How Speculation is Affecting the Manhattan Apartment Market

by 16 Dec 2012

Real estate in the United States usually boils down to two dialectics. One is the adage about the value of purchasing versus renting a home, and the other is finding the right time to buy. Before the 21st century, most Americans believed that buying a home had greater economic benefits than renting, regardless of the buyer's financial situation. A similar belief was that buyers should not wait to buy a home since residential properties always appreciate. 

When the real estate windfall of the early 21st century came to an end, many Americans realized that the adages about homeownership can prove incorrect during hard times. When the housing market in the U.S. dried up, millions of homeowners got stuck with expensive mortgages and depreciating properties that cost too much to maintain. Most regional housing markets went on the decline, thereby making them unattractive to invest in. 

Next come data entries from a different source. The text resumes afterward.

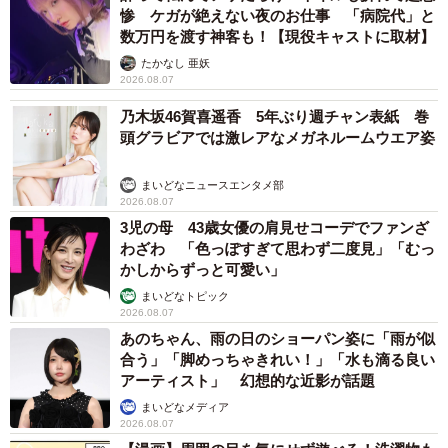
惨 ケガが絶えない夜のお仕事 「病院代」と
数万円を渡す神客も！【現役キャストに取材】
たかなし 亜妖
2026.08.07
乃木坂46賀喜遥香 5年ぶり週チャン表紙 巻
頭グラビアでは激レアなメガネルームウエア姿
まいどなニュースエンタメ部
2026.08.07
3児の母 43歳女優の肩見せコーデでファンざ
わざわ 「色っぽすぎて思わず二度見」「むっ
かしからずっと可愛い」
まいどなトピック
2026.08.07
あのちゃん、雨の日のショーパン姿に「雨が似
合う」「脚めっちゃきれい！」「水も滴る良い
アーティスト」 幻想的な近影が話題
まいどなメディア
2026.08.07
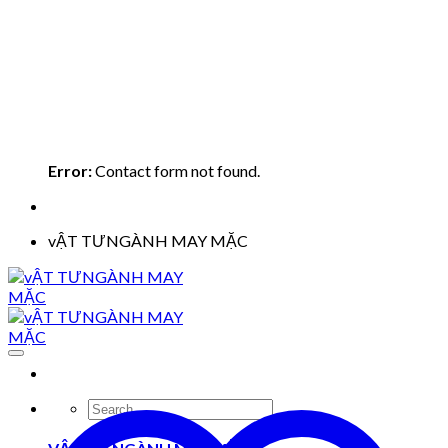
Error:
Contact form not found.
vẬT TƯNGÀNH MAY MẶC
Search
for:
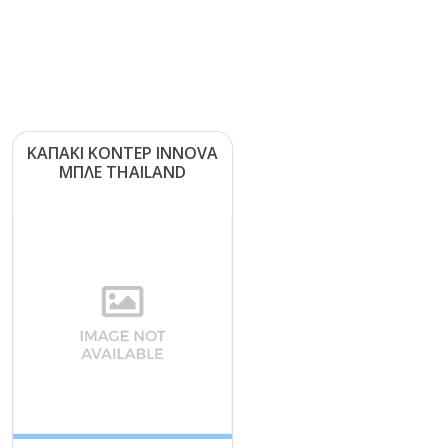
ΚΑΠΑΚΙ ΚΟΝΤΕΡ ΙΝΝΟVΑ
ΜΠΛΕ ΤΗΑΙLΑΝD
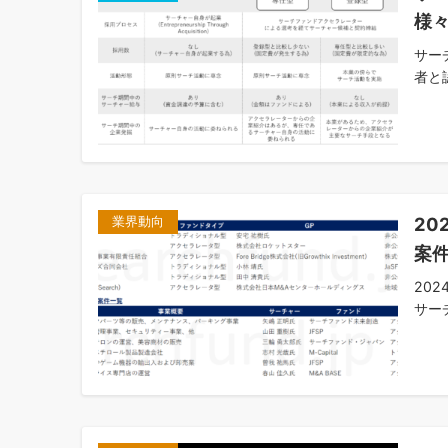
様
サー
者と
20
業界動向
案
20
サー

Not all housing markets, however, exhibited the same behavior. The Manhattan apartment market, one of the most lucrative in the nation, presents a unique paradox in the sense that both rents and prices have increased considerably over the last few decades, and yet a home purchase in the heart of New York City comes at a high premium to own that is simply not justified by the price-rent ratio. 

Real Estate Dynamics in Manhattan

According to a recent study published by the Federal Reserve Bank of New York, apartment prices in Manhattan did not suffer the huge price drops seen in other markets like Los Angeles and Miami. Rents have risen considerably, following an even pattern of supply and demand. Such is not the case with apartment prices, however, as they are not commensurate with monthly rents. 

The true value of apartments in Manhattan is woefully diluted by speculation. The rise of monthly rent payments in New York, except for those subject to rent control, is supported by fundamentals such as housing supply, demand from renters and affordability in terms of the renters' wealth and income. 

The Manhattan price-rent ratio used as a metric by the New York Fed is the result of taking the property market price and dividing it by the price of the annual residential lease contract. In this calculation, the costs of apartment ownership such as property taxes, mortgage principal and interest, municipal fees, and maintenance must be taken into account. A high price-rent ratio is indicative of overvalued properties, which is noticeably the case in the Manhattan apartment market. 

Sustaining Apartment Prices and the Housing Recovery

The high price-rent ratios of the Manhattan apartment market is of particular concern due to the ongoing recovery of the U.S. housing market. Lower mortgage rates and property taxes in New York City have some responsibility in the high price-rent ratio phenomenon, but real estate speculation has played a stronger role.

The appreciation of Manhattan real estate over the last two decades has been largely speculative and artificial, at least according to the price-rent ratio research conducted by the New York Fed. This should not have a significant effect on the burgeoning U.S. housing recovery, however, since data in 2012 suggests that apartment prices are stabilizing while rents are gradually increasing.

COMMENTS

  • by Rick | 12/17/2012 5:59:27 PM

    The only thing speculative here is the reporter's comments. I rent out apartments in the Manhattan market - the blogger appears to have not done any research whatsoever (and doesn't even provide the Fed statistics supposedly supporting his argument). He also ignores the impact of co-operative boards and the restricted nature of this form of housing, as well as the impact of foreign buyers and corporate buyers who may also have homes elsewhere. Manhattan has a unique housing stock mix, with co-ops, condos, brownstones, restrictive rental opportunities between rent-control, rent stabilization, income-restricted co-ops and other subsidized housing, with a wide range of buyer motivations. Also, apartment prices trend differently depending on neighborhood, housing stock ( type and quality) and unit size. To say that the market is speculative, artificial (what does that mean??) and overvalued now and for the past twenty years, is unsupported speculation. It betrays the writer's lack of detailed knowledge about this nuanced and dynamic market. The writer displays a sophmoric grasp of market fundamentals, perhaps betrayed by his comment that this is a "lucrative" market. On what planet can he make that claim? Lucrative for whom? The seller - not necessarily. Like any other, this market has its ups and downs and whether you gain or lose depends on when you bought and when you sold. In addition becuase of the high mix of co-operatives, unit turnover can actually be quite low. Immutable law of markets, any market. This article would never have made it into a publication I would edit. It is not good journalism.